*Saved data entries*
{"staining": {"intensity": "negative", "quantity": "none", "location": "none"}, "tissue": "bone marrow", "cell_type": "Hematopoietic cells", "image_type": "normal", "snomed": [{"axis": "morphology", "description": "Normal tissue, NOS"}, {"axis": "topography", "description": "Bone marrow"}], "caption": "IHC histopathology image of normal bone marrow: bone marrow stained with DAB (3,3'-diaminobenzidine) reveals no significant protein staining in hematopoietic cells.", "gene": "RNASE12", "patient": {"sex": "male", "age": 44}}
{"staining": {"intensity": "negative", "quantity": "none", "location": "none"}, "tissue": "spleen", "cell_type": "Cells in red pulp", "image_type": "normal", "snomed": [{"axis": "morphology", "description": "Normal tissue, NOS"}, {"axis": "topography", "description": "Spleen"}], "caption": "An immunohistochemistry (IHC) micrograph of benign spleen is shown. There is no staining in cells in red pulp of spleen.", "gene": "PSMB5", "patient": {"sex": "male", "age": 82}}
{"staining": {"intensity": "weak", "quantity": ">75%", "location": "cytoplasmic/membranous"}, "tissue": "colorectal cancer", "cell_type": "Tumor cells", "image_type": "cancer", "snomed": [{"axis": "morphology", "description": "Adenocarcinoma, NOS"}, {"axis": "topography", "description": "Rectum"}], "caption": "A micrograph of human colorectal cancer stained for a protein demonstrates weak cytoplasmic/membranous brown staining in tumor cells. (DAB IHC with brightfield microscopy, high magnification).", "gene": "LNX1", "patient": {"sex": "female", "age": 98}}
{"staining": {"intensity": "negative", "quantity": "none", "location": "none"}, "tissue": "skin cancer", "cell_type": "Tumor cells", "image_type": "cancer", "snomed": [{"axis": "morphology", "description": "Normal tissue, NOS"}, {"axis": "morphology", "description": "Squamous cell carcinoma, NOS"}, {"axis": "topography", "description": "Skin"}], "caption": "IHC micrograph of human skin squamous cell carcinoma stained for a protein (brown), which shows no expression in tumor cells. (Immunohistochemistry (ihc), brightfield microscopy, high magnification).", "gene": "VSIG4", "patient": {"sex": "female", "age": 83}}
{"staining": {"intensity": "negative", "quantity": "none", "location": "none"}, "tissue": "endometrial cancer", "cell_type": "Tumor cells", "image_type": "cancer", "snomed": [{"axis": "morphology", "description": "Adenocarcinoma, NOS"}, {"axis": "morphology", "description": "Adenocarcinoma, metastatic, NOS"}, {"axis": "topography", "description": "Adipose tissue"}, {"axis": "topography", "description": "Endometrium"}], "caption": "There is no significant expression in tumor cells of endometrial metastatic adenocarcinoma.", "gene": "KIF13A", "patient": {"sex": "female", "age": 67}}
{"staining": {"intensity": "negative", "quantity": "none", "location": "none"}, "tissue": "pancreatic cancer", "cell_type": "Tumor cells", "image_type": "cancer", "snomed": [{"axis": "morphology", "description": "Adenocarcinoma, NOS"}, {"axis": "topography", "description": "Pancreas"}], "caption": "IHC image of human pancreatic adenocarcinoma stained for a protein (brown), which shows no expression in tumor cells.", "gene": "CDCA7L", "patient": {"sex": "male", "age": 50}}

*What you need to do*
If a line above holds "microscopy", count it; say how many such lines there are and nothing else.

*Solution to the problem*
2